# INSTRUCTIONS FOR THE TASK
Starting at the first line of the data below, retype every line up to and including the one containing "out of water'.".

# DATA RECORDS
⁂

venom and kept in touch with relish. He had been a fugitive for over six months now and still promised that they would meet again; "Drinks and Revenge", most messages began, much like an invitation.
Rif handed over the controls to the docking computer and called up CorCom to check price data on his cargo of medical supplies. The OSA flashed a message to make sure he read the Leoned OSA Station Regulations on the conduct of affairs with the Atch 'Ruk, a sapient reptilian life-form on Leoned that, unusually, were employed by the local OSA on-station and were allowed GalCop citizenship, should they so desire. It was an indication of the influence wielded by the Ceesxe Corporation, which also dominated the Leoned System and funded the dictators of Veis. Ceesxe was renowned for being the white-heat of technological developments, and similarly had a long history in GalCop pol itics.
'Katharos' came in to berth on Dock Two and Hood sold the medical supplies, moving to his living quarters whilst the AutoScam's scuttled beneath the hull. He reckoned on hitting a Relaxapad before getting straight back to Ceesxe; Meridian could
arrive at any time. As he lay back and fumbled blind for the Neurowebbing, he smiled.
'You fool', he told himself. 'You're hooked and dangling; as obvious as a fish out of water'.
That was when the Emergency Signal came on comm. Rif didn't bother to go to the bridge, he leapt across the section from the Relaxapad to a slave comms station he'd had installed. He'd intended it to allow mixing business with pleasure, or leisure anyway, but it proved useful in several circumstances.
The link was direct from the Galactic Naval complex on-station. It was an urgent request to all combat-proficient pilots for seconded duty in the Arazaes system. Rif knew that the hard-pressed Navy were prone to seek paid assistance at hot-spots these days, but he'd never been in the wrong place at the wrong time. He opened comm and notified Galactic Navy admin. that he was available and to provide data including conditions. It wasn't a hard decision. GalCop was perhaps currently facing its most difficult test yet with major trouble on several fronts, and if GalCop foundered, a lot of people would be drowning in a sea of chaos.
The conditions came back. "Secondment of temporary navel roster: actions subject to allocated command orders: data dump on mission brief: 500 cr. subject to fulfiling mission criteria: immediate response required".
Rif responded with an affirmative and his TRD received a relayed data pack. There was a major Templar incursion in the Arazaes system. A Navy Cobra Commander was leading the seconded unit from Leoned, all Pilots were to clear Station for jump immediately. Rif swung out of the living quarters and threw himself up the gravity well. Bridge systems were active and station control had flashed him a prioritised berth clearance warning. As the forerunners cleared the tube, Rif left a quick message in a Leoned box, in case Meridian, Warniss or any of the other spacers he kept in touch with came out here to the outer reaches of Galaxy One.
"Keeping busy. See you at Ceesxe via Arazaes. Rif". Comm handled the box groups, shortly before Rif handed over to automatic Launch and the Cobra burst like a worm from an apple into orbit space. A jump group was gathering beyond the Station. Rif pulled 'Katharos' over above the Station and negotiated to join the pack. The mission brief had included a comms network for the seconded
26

⁂

# ANSWER SECTION
venom and kept in touch with relish. He had been a fugitive for over six months now and still promised that they would meet again; "Drinks and Revenge", most messages began, much like an invitation.
Rif handed over the controls to the docking computer and called up CorCom to check price data on his cargo of medical supplies. The OSA flashed a message to make sure he read the Leoned OSA Station Regulations on the conduct of affairs with the Atch 'Ruk, a sapient reptilian life-form on Leoned that, unusually, were employed by the local OSA on-station and were allowed GalCop citizenship, should they so desire. It was an indication of the influence wielded by the Ceesxe Corporation, which also dominated the Leoned System and funded the dictators of Veis. Ceesxe was renowned for being the white-heat of technological developments, and similarly had a long history in GalCop pol itics.
'Katharos' came in to berth on Dock Two and Hood sold the medical supplies, moving to his living quarters whilst the AutoScam's scuttled beneath the hull. He reckoned on hitting a Relaxapad before getting straight back to Ceesxe; Meridian could
arrive at any time. As he lay back and fumbled blind for the Neurowebbing, he smiled.
'You fool', he told himself. 'You're hooked and dangling; as obvious as a fish out of water'.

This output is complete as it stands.